Beh alla fine fra stage1 e stage3 non cambia poi molto... Si tratta solo di far compilare i pacchetti alla macchina.. Però almeno hai tutto come desideri senza roba inutile e con le flag che preferisci.

Sicuramente lancerò lspci ma temo non mi saprà dare molte info utili sui driver da scegliere   :Rolling Eyes: 

Speravo magari ci fosse qualcuno che ha avuto esperienze in passato con questo tipo di macchina tutto qui   :Wink: 

Grazie

Ciao

Fede

----------

## Dun

Stessa identica macchina con l'aggiunta di un controller raid MegaRAID 4L.

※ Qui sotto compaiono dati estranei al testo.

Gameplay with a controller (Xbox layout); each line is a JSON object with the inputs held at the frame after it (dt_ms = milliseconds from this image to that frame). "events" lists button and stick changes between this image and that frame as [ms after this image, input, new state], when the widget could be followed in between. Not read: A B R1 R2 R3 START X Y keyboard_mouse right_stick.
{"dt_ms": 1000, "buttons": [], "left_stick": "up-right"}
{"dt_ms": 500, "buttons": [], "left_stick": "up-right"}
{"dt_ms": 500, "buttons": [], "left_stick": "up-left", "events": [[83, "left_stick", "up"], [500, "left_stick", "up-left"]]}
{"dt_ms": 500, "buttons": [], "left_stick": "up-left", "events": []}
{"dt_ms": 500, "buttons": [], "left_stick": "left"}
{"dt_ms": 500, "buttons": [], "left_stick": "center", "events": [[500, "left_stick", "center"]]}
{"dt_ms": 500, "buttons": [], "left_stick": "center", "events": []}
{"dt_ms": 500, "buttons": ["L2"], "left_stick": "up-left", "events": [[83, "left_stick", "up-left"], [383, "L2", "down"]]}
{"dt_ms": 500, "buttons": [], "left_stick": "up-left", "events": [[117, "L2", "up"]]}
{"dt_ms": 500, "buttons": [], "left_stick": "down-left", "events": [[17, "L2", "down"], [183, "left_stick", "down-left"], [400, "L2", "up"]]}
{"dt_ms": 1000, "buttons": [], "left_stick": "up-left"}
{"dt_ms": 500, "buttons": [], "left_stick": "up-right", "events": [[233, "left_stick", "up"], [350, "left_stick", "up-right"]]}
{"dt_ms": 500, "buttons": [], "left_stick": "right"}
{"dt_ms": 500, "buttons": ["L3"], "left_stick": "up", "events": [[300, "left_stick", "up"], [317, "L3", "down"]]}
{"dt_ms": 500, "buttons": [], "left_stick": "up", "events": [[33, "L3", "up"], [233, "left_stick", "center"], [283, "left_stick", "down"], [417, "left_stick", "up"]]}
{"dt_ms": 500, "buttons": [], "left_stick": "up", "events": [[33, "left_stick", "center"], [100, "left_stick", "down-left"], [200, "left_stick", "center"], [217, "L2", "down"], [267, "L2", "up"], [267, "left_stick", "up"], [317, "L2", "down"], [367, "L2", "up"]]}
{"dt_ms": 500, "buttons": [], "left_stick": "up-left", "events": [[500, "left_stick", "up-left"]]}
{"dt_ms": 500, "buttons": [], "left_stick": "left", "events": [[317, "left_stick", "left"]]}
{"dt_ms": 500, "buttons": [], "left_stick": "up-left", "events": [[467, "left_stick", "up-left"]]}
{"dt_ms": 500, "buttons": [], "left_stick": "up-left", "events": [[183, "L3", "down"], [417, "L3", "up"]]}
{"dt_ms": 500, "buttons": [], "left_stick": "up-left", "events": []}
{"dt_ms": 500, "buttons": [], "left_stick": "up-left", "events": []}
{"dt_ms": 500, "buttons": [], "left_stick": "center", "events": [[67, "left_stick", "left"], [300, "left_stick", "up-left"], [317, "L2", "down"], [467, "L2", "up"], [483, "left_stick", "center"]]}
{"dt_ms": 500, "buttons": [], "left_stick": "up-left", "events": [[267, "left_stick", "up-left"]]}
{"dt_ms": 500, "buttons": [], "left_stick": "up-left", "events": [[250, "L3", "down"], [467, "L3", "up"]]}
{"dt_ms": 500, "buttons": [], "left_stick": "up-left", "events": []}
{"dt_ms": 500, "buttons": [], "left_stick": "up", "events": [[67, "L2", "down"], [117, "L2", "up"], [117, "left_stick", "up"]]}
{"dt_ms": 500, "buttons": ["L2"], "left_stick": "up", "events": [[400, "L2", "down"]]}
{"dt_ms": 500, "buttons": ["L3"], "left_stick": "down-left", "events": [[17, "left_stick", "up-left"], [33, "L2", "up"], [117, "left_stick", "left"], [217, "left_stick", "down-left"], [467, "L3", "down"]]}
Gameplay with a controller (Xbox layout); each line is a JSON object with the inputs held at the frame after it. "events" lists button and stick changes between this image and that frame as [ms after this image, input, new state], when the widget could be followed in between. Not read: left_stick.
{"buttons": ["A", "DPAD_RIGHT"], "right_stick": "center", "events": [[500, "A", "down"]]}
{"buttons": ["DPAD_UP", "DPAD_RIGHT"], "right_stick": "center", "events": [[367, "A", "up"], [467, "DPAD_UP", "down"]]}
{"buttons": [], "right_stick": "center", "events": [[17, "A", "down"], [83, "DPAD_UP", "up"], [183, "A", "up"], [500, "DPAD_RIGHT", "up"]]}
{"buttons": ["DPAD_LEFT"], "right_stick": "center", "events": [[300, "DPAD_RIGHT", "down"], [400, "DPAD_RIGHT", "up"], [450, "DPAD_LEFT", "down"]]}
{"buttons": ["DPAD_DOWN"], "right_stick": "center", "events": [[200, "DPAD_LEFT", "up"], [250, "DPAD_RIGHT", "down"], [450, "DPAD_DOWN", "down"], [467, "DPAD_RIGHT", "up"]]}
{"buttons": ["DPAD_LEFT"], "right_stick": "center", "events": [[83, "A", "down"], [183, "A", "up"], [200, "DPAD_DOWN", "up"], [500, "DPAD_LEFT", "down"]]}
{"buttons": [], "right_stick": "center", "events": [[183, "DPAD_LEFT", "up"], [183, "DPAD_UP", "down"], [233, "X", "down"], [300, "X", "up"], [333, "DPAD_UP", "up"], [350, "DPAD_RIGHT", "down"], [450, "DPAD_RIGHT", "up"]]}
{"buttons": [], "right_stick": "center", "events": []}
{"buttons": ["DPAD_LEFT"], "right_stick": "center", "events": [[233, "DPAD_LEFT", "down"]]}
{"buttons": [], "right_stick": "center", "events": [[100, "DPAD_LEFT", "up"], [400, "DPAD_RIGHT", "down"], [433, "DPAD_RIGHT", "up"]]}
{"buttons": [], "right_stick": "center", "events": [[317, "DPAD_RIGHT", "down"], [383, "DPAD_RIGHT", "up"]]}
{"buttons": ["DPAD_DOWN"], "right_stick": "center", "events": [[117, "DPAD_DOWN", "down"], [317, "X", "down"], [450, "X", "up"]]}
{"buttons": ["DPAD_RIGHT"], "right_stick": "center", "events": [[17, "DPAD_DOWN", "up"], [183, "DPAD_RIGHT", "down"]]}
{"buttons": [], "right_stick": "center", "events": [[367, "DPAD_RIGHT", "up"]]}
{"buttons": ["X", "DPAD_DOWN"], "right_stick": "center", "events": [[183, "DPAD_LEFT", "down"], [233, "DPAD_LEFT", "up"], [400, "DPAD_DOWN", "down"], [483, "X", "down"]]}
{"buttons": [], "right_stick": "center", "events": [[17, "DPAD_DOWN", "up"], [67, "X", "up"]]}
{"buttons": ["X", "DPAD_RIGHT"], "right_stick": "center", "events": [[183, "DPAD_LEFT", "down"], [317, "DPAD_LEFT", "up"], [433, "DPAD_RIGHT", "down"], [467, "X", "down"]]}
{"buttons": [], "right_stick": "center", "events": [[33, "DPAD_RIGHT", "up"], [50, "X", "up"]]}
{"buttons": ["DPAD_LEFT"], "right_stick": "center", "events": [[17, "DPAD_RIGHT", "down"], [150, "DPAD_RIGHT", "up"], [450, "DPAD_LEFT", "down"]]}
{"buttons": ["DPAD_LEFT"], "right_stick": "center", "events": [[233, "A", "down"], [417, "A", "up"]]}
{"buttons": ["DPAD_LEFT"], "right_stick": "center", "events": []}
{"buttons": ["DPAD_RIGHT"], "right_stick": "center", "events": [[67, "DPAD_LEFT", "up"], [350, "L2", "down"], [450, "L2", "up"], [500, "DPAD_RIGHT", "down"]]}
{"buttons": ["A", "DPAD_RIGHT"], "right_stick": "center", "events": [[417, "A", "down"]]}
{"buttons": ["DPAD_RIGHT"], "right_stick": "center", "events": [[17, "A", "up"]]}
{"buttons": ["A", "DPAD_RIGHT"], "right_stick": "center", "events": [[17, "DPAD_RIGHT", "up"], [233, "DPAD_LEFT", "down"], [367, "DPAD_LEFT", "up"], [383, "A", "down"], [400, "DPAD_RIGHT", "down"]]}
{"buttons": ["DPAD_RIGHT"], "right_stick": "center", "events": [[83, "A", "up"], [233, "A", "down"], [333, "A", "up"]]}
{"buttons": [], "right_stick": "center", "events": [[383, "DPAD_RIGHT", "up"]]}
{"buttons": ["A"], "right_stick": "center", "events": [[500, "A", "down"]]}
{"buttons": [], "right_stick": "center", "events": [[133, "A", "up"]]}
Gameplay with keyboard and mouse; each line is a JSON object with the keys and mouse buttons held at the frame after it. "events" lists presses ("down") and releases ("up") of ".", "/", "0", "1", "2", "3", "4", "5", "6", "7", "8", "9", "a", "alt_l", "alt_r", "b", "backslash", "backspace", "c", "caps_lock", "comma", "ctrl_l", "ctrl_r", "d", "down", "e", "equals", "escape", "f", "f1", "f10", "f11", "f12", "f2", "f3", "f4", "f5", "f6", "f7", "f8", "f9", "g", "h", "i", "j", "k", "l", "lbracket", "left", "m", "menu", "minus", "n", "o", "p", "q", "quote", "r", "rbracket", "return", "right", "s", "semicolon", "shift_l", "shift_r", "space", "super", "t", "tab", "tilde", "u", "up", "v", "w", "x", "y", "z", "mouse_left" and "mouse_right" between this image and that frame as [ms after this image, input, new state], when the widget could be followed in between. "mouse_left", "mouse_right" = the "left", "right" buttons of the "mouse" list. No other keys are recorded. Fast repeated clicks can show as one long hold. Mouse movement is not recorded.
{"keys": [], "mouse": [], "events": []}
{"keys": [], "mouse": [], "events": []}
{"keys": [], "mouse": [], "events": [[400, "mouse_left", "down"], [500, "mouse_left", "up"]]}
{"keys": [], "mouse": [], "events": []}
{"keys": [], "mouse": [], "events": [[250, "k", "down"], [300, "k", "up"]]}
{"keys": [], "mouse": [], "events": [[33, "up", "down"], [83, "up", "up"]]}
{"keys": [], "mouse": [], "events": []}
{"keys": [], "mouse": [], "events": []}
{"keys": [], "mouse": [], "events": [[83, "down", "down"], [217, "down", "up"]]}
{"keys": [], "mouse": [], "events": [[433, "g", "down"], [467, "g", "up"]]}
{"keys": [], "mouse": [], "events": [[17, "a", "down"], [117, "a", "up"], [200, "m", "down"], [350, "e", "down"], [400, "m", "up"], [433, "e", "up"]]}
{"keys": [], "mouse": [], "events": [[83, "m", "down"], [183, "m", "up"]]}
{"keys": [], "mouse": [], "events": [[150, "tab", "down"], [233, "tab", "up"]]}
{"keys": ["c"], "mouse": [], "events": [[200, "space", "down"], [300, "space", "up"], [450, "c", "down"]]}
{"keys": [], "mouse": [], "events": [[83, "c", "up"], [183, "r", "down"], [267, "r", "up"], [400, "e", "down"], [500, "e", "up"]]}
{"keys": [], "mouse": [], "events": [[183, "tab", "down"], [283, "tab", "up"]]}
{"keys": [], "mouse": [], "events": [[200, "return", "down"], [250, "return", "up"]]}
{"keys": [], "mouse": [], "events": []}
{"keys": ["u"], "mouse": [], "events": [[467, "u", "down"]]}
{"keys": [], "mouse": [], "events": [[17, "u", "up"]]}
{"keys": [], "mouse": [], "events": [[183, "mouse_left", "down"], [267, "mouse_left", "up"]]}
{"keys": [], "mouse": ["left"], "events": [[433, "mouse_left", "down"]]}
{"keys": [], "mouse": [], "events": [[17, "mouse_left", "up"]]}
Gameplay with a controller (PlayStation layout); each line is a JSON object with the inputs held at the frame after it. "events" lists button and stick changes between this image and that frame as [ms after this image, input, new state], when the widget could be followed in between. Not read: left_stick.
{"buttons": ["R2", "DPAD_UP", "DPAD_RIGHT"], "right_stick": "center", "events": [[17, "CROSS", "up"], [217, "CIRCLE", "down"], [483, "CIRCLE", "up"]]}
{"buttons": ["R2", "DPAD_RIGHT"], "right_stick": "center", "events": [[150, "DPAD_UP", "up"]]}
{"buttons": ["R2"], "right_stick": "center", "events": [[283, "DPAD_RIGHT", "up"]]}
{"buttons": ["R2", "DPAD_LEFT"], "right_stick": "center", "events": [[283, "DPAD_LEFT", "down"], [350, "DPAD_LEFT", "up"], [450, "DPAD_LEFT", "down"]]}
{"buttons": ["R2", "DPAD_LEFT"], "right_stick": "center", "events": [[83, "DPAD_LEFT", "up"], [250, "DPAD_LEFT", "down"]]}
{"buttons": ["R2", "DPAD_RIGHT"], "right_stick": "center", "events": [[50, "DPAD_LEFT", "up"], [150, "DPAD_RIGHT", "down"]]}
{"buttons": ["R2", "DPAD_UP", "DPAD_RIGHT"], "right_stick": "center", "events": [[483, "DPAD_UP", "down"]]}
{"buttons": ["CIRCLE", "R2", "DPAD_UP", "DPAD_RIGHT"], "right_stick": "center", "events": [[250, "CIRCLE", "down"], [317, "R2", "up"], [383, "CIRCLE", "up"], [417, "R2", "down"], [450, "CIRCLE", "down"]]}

Se mi lasci la mail ti passo il config del kernel appena ci ho accesso.

Cya!

----------

## ^Stefano^

nel live cd non è presente lshw?

----------

## iko

 *Dun wrote:*   

> Stessa identica macchina con l'aggiunta di un controller raid MegaRAID 4L.
> 
> Se mi lasci la mail ti passo il config del kernel appena ci ho accesso.
> 
> Cya!

 

Eheeh grazie mille. Era quello che cercavo   :Laughing:  mi rendi felice! ti ho lasciato la mail in privato!

ciao

Fede

----------